Mediation... .A fine goal and it really does tend to work with two reasonably normal parents.  But that's not the case here, is it?  Odds are she will try to take the upper hand in the negotiations, if they can be called that.  Most here have faced ultimatums and demands, not realistic or sincere negotiations.

Typically mediation fails when at the beginning of a divorce case.  The disordered parent is just too entitled and feeling in control for any agreeable terms to be reached.  On the other hand, many here report reaching a settlement eventually, usually just before a major hearing or trial.  I have been known to be blunt and state that - in most of our cases - if mediation works so early in the case then you probably gave up too much.

Your case might not be so daunting.  You seem to have several factors in your favor.  First and most important, you have assumed the primary parent role.  And she has let you do it, though with a lot of guilting.  This is amazingly good for you and the kids.  My counsel?  Don't Gift Away whatever advantages you and the kids now have.  Why?
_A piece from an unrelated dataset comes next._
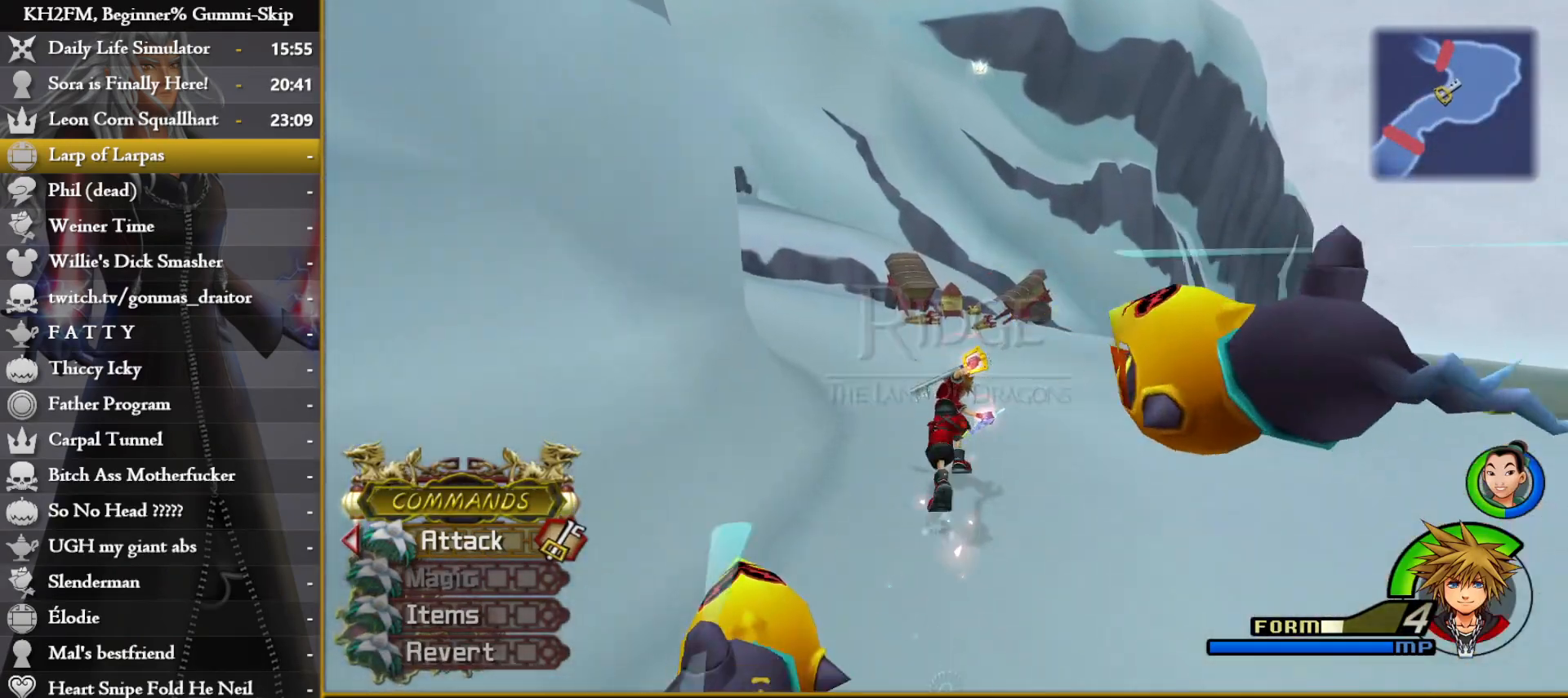
{"buttons": [], "left_stick": "up", "right_stick": "center", "events": [[367, "right_stick", "down-right"], [483, "right_stick", "center"]]}
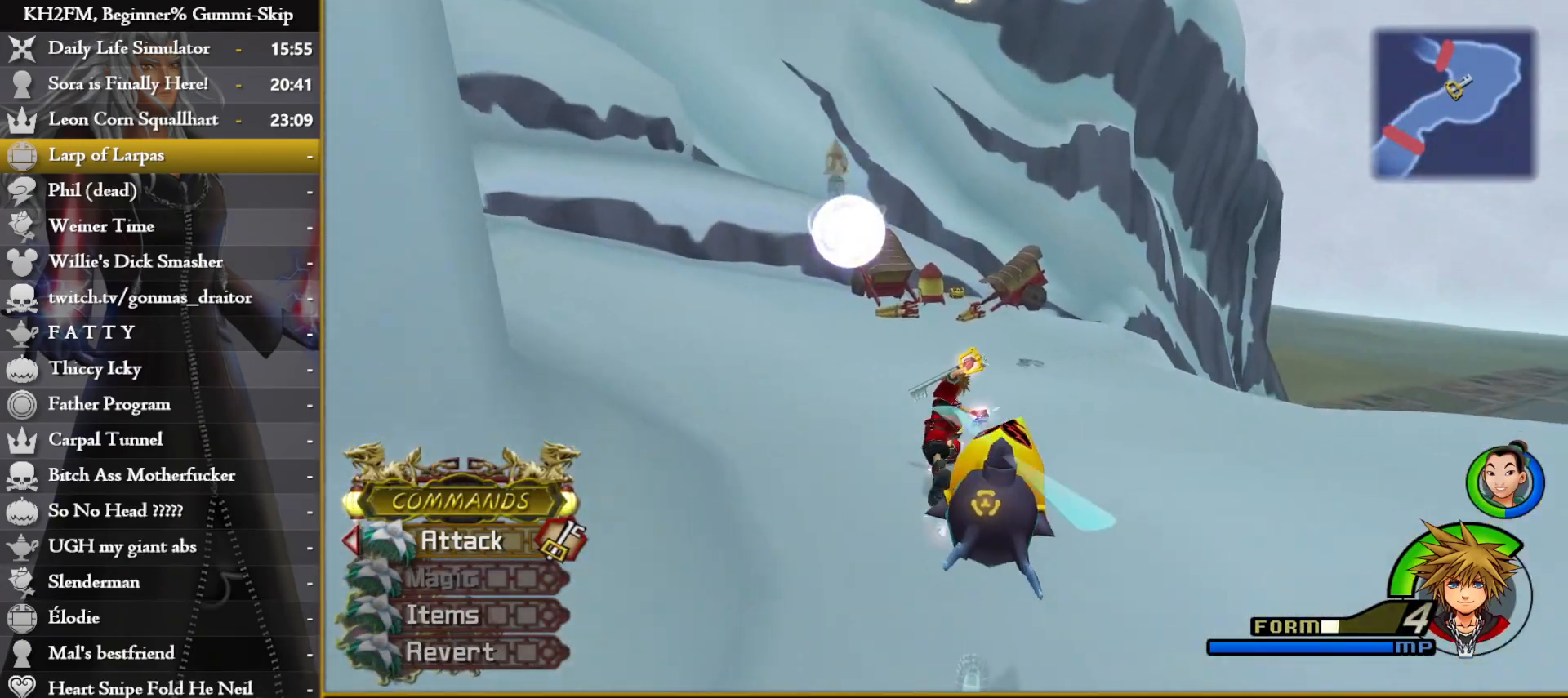
{"buttons": [], "left_stick": "up", "right_stick": "center", "events": []}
  • Our great qualities (such as our sense of fairness, our desires to be peacemakers and avoid conflict) are terrible disadvantages when dealing with acting-out disordered persons.  If you try to be overly fair then you're essentially sabotaging your parenting, abdicating too much power to someone who can't handle it responsibly.
  • Somehow you have majority time now.  Bravo!  That is a wonderful Parenting History, one court will probably accept, perhaps grudgingly.  But... .If you Gift Away time with your child now, it will be much, much harder to get it back.  (Think Sisyphus pushing that boulder uphill only to have to do it all over again the next day and every day.)   Court will view her having more time as the new 'normal' and will be reluctant to undo it when she causes problems (again).
  • If you grant her equal time, then court will have to ponder who should be the Primary Parent.  And it probably won't be you without a big court struggle, because courts often default to mothers.
  • You may think, "But I already mentioned equal time... ."  Well, you also have a right to withdraw your offer or musings.  The way to backtrack is to note that you're currently doing most of the parenting, always have in the past, and that going forward it should continue that way.  I'm not saying it has to be 90/10, but you simply cannot risk gifting away your current status.
  • Ponder what is her "normal" level of parenting, her "comfort zone".  Right now in a divorce she may be desperate to look like a wonderful mother but it's likely that afterward she will drift back to a more passive role matching the past.  Find ways she can feel okay with the current status but you still are left handling the important things.
  • Have you pondered what 50/50 can mean?  I've already mentioned that court will be inclined to put her in charge.  But if she has that then what if she decides to move away?  If she's considered primary parent then you may have a hard time keeping the kids local.  Do you want to risk having to follow her when she moves?  Another consideration is that if she has substantial time then the court could automatically gift her child support, taking it out of your hands to gift as you feel appropriate.
  • You are not being 'mean' to look out for the best outcome for the kids and everyone.  Don't feel obligated or guilted.  Have you heard of The FOG?  Fear, Obligation, Guilt.  Don't shackle yourself to draining concepts.  You need to be an empowered dad.  That's not a reflection on her, that's just the way things are.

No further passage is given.